The attack came shortly after noon after Kyrylenko had earlier reported four other Russian raids in Kramatorsk and urged civilians to evacuate.
“The infrastructure of the cities is being methodically destroyed by missile strikes, and the civilian population, cut off from bare necessities, suffers the most,” Kyrylenko.
Ukrainian forces on the ground in the east are fighting to hold onto the declining territory under their control.
Infrastructure ‘methodically destroyed’
Russian forces also fired seven Kalibr cruise missiles overnight at the Odesa region in southern Ukraine. The Russian Ministry of Defence said attacks on the village of Bilenke had a legitimate military goal and “destroyed depots of ammunition for weapons supplied by the United States and European countries”.
A local official disputed Moscow’s claim and said six people were wounded.
“These strikes on peaceful people have one goal – to intimidate the population and the authorities and keep them in constant tension,” Serhiy Bratchuk, the speaker of the Odesa regional government, told Ukrainian television.

_Data for review:_
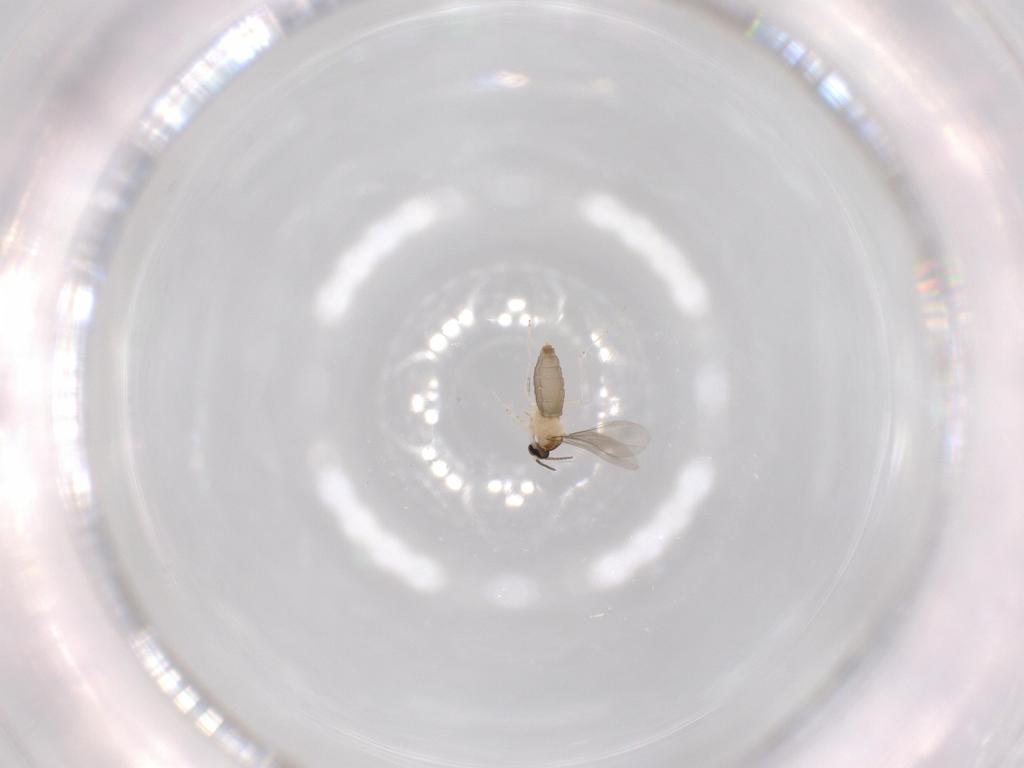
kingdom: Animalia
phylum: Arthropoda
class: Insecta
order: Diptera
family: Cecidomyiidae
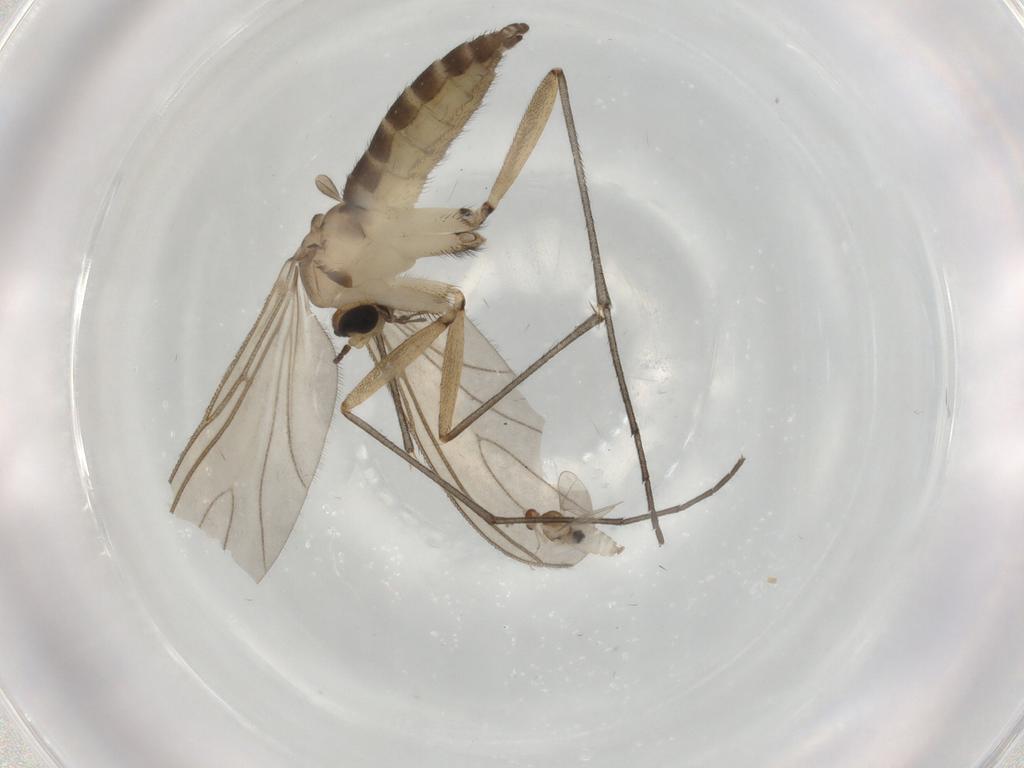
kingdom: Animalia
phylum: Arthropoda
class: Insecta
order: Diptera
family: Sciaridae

...

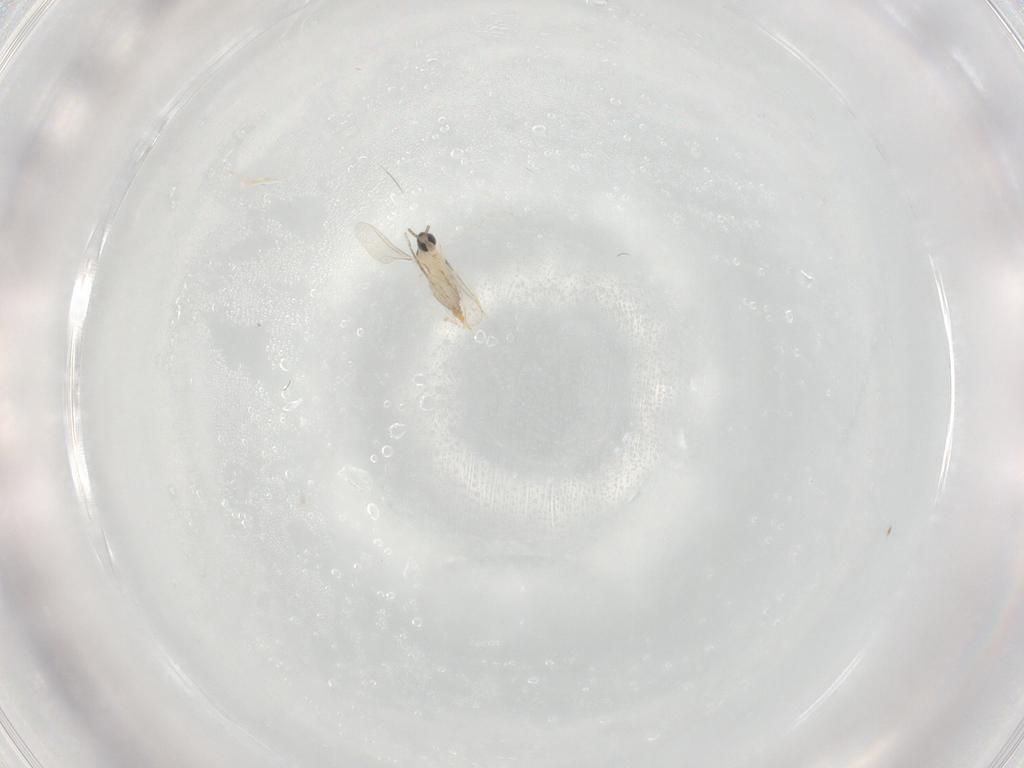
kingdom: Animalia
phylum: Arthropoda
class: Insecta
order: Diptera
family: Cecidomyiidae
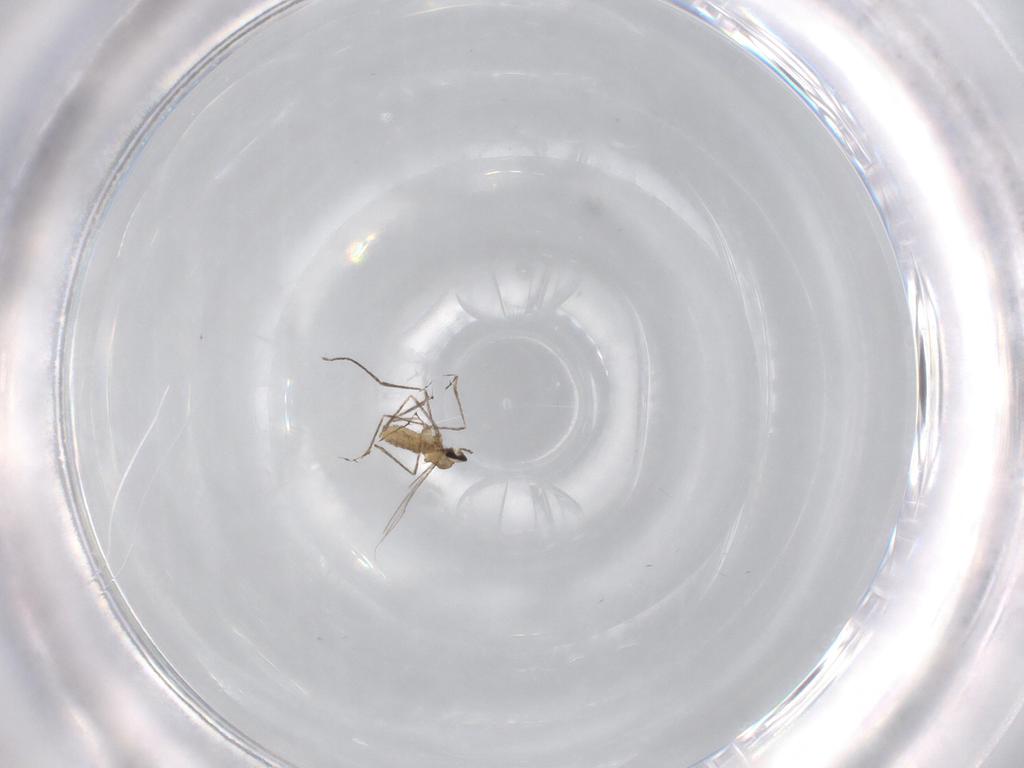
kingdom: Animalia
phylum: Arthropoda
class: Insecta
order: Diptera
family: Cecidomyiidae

...

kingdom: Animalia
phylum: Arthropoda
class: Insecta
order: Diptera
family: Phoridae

_Exercise description:_
Answer these questions from the passage about Russian strikes in Ukraine:
1. How many other Russian raids in Kramatorsk had Kyrylenko reported before the attack?
2. How many Kalibr cruise missiles did Russian forces fire overnight at the Odesa region?
3. How many people did the local official say were wounded?

_Written answer:_
1. Four.
2. Seven.
3. Six.